Aurora Arias pudo haber nacido en Chipre, San Martín o cualquier otra isla dividida de este maldito mundo, pero La Providencia quiso que naciera en República Dominicana, que pariera joven y, como bien dice la cubana Reina María Rodríguez, que tuviera amigos en cuatro categorías: regulares, buenos, muy malos y tristes. Escritora se hizo a la mala y a fuerza de terquedad. Aurora escribe para no dejar que el tiempo le diga que ya pasó y para digerir lo cotidiano a retazos y por etapas, como los rumiantes. Eso lo sé de su propia boca, en una extraña entrevista en el Papa Jack’s de Altos de Chavón, junto a media docena de académicos norteamericanos que escapaban también del congreso literario que nos había convocado en La Romana.

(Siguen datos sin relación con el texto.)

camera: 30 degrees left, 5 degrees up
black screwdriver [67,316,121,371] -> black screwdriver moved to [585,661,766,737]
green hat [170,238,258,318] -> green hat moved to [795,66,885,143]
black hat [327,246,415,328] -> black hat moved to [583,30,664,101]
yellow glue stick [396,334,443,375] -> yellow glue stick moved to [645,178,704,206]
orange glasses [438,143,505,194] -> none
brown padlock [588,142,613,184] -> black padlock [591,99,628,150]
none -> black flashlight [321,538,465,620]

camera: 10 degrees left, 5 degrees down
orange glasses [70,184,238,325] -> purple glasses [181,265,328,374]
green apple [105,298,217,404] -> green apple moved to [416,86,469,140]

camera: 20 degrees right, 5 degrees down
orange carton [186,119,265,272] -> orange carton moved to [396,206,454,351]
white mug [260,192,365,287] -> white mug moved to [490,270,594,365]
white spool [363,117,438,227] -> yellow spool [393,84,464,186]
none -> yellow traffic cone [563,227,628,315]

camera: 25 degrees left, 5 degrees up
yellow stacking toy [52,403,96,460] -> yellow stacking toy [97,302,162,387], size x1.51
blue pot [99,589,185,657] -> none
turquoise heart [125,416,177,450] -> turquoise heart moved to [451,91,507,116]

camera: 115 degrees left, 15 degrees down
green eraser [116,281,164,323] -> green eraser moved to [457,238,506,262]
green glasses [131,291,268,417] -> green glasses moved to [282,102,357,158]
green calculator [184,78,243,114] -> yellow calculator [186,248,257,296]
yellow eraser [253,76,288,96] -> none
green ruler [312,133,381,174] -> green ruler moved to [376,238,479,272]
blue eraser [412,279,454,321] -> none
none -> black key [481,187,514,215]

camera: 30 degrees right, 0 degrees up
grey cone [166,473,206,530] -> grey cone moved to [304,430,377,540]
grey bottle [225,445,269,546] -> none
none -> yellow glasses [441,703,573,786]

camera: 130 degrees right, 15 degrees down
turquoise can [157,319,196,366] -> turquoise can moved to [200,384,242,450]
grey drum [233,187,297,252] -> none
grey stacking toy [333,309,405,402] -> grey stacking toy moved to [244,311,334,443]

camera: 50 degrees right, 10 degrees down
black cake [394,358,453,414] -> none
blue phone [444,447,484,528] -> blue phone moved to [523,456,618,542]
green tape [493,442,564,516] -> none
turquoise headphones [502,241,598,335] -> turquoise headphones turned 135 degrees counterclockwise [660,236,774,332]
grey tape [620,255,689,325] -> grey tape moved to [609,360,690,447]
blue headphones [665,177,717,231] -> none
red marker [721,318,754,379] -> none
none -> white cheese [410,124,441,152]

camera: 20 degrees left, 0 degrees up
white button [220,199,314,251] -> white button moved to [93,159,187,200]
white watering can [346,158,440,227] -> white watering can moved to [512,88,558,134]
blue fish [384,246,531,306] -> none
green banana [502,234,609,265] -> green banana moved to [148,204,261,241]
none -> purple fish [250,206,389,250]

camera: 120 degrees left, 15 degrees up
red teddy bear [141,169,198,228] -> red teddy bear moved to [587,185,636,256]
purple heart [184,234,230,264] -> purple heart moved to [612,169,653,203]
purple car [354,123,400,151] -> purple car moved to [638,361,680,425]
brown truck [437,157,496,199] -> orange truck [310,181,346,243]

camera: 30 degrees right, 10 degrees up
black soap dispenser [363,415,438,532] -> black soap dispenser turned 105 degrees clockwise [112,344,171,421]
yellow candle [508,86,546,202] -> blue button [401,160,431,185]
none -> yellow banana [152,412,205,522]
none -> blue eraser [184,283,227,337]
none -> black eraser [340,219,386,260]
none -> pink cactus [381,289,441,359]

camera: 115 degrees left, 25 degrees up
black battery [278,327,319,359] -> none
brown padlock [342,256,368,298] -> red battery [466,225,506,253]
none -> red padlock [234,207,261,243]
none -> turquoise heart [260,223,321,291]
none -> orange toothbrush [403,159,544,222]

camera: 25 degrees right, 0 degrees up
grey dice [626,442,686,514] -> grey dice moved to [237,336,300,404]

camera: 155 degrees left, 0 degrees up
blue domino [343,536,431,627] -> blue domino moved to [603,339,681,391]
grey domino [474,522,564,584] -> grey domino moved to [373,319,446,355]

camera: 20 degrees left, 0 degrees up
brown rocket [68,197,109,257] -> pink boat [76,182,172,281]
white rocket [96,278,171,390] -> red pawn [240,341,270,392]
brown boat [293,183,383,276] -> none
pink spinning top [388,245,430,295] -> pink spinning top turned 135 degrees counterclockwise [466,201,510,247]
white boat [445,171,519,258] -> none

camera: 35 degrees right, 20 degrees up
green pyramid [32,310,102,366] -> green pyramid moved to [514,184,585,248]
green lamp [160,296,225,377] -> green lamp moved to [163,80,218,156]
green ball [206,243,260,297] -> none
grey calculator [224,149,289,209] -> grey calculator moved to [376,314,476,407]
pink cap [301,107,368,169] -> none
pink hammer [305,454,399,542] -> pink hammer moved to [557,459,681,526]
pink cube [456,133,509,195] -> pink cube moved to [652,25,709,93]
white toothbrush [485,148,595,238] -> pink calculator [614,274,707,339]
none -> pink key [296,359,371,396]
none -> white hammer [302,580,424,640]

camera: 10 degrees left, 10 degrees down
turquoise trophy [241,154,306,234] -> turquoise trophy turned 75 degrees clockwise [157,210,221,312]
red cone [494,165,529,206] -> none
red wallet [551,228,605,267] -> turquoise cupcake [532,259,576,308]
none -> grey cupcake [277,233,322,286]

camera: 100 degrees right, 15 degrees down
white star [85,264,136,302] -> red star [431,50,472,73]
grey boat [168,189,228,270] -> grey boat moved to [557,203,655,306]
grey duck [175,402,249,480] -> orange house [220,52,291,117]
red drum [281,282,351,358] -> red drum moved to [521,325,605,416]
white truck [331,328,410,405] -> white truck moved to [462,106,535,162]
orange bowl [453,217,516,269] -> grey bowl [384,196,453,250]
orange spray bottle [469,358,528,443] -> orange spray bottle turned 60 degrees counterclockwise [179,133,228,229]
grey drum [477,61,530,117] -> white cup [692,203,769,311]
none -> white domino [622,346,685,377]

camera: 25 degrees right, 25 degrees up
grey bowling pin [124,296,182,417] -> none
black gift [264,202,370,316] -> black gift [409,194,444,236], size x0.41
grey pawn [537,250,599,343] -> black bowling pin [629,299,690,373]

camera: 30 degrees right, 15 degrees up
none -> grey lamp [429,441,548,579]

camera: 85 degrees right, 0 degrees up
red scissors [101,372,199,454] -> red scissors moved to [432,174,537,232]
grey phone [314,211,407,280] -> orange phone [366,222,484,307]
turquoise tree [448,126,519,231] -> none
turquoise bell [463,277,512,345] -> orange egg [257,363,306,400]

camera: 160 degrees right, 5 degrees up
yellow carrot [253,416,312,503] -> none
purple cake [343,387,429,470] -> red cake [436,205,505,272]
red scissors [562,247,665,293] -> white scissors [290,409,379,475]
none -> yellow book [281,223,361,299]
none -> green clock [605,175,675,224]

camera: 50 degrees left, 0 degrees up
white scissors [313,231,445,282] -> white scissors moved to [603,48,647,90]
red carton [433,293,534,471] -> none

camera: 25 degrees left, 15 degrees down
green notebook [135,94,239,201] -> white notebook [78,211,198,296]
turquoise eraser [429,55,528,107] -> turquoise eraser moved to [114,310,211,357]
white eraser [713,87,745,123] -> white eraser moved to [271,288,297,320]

El detonante de la confesión de Aurora sobre sus manías a la hora de escribir se lo debíamos a los dos guachimanes que horas antes se habían parapetado a dos metros de nosotros en aquel pedacito de mar antediluviano llamado Bayahibe, "lugar de agua" en lengua taína. A nuestro alrededor, un centenar de cuerpos europeos se regocijaban con el tenue sol vespertino; vagaban topless por la orilla, estiraban las piernas en los pulidos chailones, pedían martinis a Viernes y trencitas a las amables nativas. Entre ellos nuestros continentes cobrizos resaltaban como dos gallardetes enemigos en medio de la batalla.
La tragicómica escena duró lo que estuvimos allí (¿diez minutos?), pero su lastre nos persiguió hasta bien entrada la madrugada, ya muy lejos del all-inclusive del congreso literario y sus pulseritas rutilantes; aquí, en el mismísimo Papa Jack’s, en mi "pueblo": La Romana. En un aparte de mi conversación con Aurora, abandoné el grupo y fui a pedir otra ronda. Yudelka, la bartender, me saludó con este pastelazo: – "¿Uté é el guía d’ello, no verdá?".